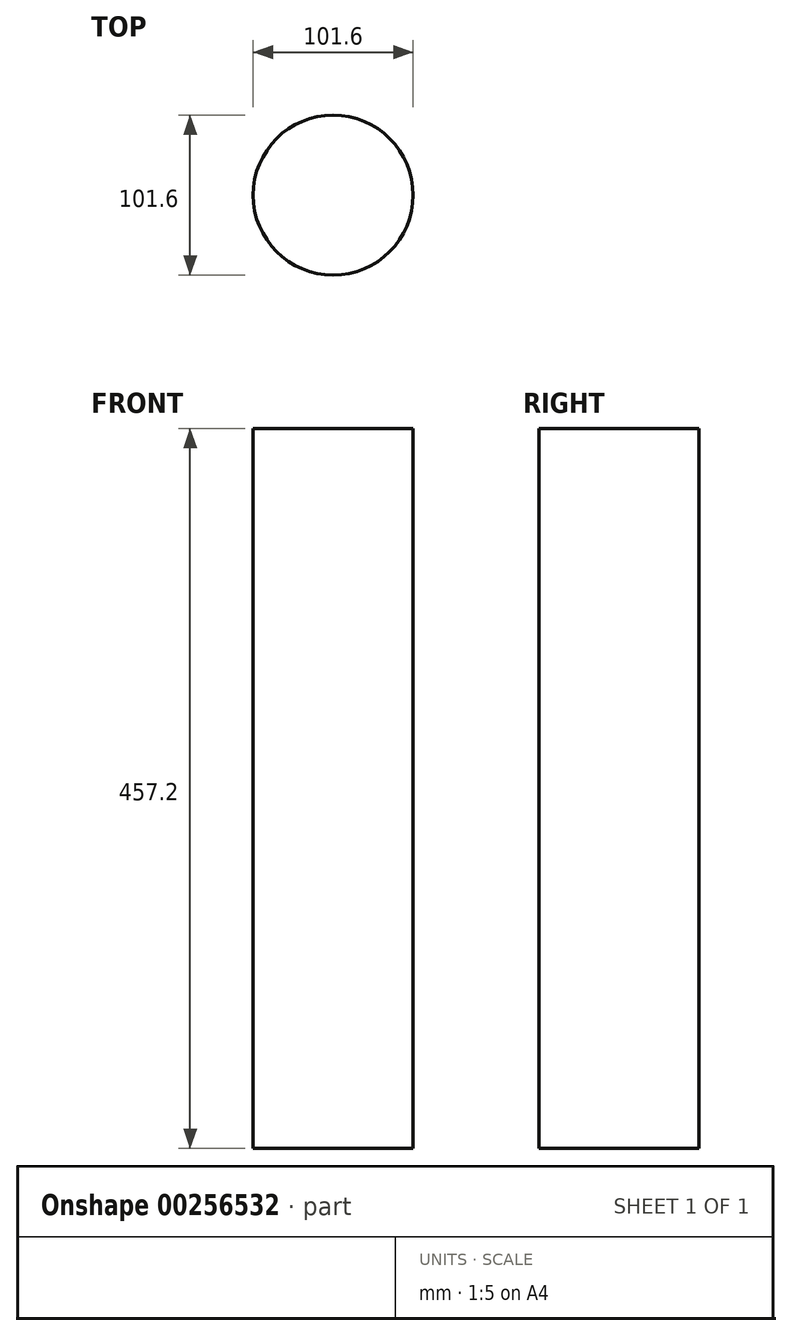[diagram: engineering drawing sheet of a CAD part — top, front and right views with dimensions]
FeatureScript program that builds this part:
annotation { "Feature Type Name" : "Feature", "Feature Type Description" : "" }
export const myFeature = defineFeature(function(context is Context, id is Id, definition is map)
    precondition{}
    {
        {
            var Q0;
            Q0=qCreatedBy(makeId("Top.planeOp"),FACE);
            var sketch = newSketch(context, id + "F0", { "sketchPlane" : qUnion([Q0])});
            skCircle(sketch, "E0", {"center": v(0, 0) * mm, "radius": 50.8 * mm});
            skSolve(sketch);
        }
        {
            var Q0;
            Q0=qSketchRegion(id+"F0",true);
            extrude(context, id + "F1", {"entities" : qUnion([Q0]), "depth" : 457.2 * mm});
        }
    });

_STATED PROBLEM_:
Rewrite all the records with "program" replaced by "code" and everything else unchanged. Leave the pictures out.

_ANSWER BELOW_:
[diagram: engineering drawing sheet of a CAD part — top, front and right views with dimensions]
FeatureScript code that builds this part:
annotation { "Feature Type Name" : "Feature", "Feature Type Description" : "" }
export const myFeature = defineFeature(function(context is Context, id is Id, definition is map)
    precondition{}
    {
        {
            var Q0;
            Q0=qCreatedBy(makeId("Top.planeOp"),FACE);
            var sketch = newSketch(context, id + "F0", { "sketchPlane" : qUnion([Q0])});
            skCircle(sketch, "E0", {"center": v(0, 0) * mm, "radius": 50.8 * mm});
            skSolve(sketch);
        }
        {
            var Q0;
            Q0=qSketchRegion(id+"F0",true);
            extrude(context, id + "F1", {"entities" : qUnion([Q0]), "depth" : 457.2 * mm});
        }
    });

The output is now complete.